*ABOUT THIS EXERCISE*: Could you edit the passage of the article on vertical social networks that starts with "Vertical networks can" and ends with "or London (London.CEO).", giving it again with "members" changed to "subscribers"?

*TEXT SECTION*:
By PeopleBrowsr, March 30, 2015
Social networks have gained genuine power as a marketing tool for businesses looking to increase their reach, traffic and leads. But there’s no guarantee that the places where most social networking happens now will be the same places hosting it in the future.
More companies are realizing that sending their valued customers to Facebook and Twitter, then “buying them back” by spending money on ads on those sites, is not a great marketing strategy. So instead of “renting” social interaction, these companies are owning more of their social experiences – by creating their own customized channels.
Here are the reasons why you should create a “vertical” social network for your brand:
Who’s Doing It Right
Nike’s vertical network, Nike + , lets customers join a “training club” on its website so athletes can set personal goals, challenge friends and share their successes with the vertical network’s community. The Nike + platform has been widely credited with a big increase in Nike’s athletic shoe sales.
Other companies focus their vertical networks on connecting customers with each other. Cisco has boosted its brand loyalty via its Cisco Learning Network , which offers certifications for engineers, an online place for them to study for the tests, and a social platform that lets engineers interact with each other about on-the-job issues.
American Express’s OPEN Forum provides articles and forum boards to help its small business cardholders connect and help each other with business issues. Cardholders who use the OPEN forum are more likely to recommend the Amex credit card to others.
Vertical networks can get even more niche in target audiences – like CEOs, for example. The .CEO registryprovides its members with an online identity that shows their business history, accomplishments and interests, and helps them stand out to other members seeking their peers . The network provides open networking opportunities, but you can narrow your searches to connect with female CEOs(Women.CEO), or find top-level executives in cities such as San Francisco (SanFrancisco.CEO), New York (NewYork.CEO) or London (London.CEO).
Most companies don’t have the time or knowledge to develop something like Facebook, but they can flesh out a vertical network on their new domain and connect on other social media. PeopleBrowsr creates social infrastructure for top-level domains, and better integrates companies with their customers by connecting their names together (think along the lines of JohnSmith.Apple). People can easily join a company’s network, personalize their own page and connect and interact with other people in that community, whether that means selling their secondhand bike or crowdfunding their next business idea. The open-platform software allows a company to quickly build its own platform and create specific social experiences tailored to its brand and what its consumers want.
Creating your own vertical network doesn’t mean giving up your Facebook page or Twitter feed. But for brands that want to move to the next level and stand out from the .com crowd, a vertical network can navigate your customers into your own digital world, and congregate them in a single place that you can control.

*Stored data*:
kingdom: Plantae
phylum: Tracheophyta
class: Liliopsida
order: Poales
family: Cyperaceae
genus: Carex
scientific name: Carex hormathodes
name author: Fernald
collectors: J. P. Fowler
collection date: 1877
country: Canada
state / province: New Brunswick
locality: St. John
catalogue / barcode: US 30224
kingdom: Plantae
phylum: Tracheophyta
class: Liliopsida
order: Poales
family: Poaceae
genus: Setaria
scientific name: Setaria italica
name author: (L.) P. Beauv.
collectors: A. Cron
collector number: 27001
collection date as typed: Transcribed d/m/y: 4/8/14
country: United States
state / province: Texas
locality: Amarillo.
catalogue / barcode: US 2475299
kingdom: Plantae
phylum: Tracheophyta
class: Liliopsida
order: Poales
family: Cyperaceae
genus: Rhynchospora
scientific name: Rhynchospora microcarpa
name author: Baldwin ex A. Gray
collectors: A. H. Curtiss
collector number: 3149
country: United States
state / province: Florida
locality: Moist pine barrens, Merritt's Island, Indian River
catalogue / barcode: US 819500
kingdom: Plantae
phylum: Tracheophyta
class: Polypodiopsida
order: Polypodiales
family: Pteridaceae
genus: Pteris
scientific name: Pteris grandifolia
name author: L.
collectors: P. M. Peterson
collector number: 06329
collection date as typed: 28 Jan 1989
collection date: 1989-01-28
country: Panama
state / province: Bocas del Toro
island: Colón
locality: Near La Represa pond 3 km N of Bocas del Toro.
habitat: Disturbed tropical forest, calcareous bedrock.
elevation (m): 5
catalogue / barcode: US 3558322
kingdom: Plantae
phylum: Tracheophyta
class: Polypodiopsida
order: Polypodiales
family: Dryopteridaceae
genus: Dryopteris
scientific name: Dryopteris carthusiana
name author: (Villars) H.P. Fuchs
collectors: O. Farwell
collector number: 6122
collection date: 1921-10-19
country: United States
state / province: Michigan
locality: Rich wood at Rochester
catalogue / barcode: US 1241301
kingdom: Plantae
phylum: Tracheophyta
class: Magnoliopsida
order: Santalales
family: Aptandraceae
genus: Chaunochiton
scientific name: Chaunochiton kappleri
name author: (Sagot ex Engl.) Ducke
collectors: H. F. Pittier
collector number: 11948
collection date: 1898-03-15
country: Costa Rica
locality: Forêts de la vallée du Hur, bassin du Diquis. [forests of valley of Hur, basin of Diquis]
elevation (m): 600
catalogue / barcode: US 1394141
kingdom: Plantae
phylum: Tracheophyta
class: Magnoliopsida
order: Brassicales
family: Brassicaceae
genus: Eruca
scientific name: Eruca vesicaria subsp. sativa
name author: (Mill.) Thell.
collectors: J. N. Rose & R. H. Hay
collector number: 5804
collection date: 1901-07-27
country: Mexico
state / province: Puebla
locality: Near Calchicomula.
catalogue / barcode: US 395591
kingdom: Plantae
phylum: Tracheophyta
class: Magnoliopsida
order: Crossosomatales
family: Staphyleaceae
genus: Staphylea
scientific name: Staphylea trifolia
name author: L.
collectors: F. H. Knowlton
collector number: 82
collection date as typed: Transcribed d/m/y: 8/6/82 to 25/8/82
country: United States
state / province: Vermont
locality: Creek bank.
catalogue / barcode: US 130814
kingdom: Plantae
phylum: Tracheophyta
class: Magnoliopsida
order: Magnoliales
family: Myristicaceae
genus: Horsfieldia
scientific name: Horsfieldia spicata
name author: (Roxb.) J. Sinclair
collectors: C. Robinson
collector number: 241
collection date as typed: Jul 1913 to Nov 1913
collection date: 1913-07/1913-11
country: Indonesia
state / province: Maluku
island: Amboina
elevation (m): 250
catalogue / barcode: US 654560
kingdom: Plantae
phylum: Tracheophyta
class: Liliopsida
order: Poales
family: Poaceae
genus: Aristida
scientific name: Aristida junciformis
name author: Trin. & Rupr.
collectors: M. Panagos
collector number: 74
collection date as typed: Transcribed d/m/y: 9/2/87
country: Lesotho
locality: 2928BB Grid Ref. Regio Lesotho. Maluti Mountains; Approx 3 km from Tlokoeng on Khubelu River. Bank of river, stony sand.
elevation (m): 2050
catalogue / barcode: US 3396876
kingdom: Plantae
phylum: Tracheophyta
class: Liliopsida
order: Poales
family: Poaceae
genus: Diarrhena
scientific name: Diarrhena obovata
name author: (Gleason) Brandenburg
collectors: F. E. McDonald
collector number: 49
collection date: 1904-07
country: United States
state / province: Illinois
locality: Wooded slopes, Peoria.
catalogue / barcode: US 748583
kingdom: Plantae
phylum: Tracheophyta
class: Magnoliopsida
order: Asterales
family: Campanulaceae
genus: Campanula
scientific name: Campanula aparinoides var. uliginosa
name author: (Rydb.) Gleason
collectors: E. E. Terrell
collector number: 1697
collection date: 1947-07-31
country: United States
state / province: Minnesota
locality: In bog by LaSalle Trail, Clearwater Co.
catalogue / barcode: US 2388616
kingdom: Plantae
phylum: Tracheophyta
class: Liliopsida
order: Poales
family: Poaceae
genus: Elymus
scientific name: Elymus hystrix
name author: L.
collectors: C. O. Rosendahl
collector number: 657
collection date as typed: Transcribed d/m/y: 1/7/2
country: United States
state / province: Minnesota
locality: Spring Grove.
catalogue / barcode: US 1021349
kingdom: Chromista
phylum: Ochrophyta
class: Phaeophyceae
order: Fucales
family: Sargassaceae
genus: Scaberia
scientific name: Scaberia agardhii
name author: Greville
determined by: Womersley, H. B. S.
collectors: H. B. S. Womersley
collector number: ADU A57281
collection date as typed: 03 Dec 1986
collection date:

*EXERCISE SOLUTION*:
Vertical networks can get even more niche in target audiences – like CEOs, for example. The .CEO registryprovides its subscribers with an online identity that shows their business history, accomplishments and interests, and helps them stand out to other subscribers seeking their peers . The network provides open networking opportunities, but you can narrow your searches to connect with female CEOs(Women.CEO), or find top-level executives in cities such as San Francisco (SanFrancisco.CEO), New York (NewYork.CEO) or London (London.CEO).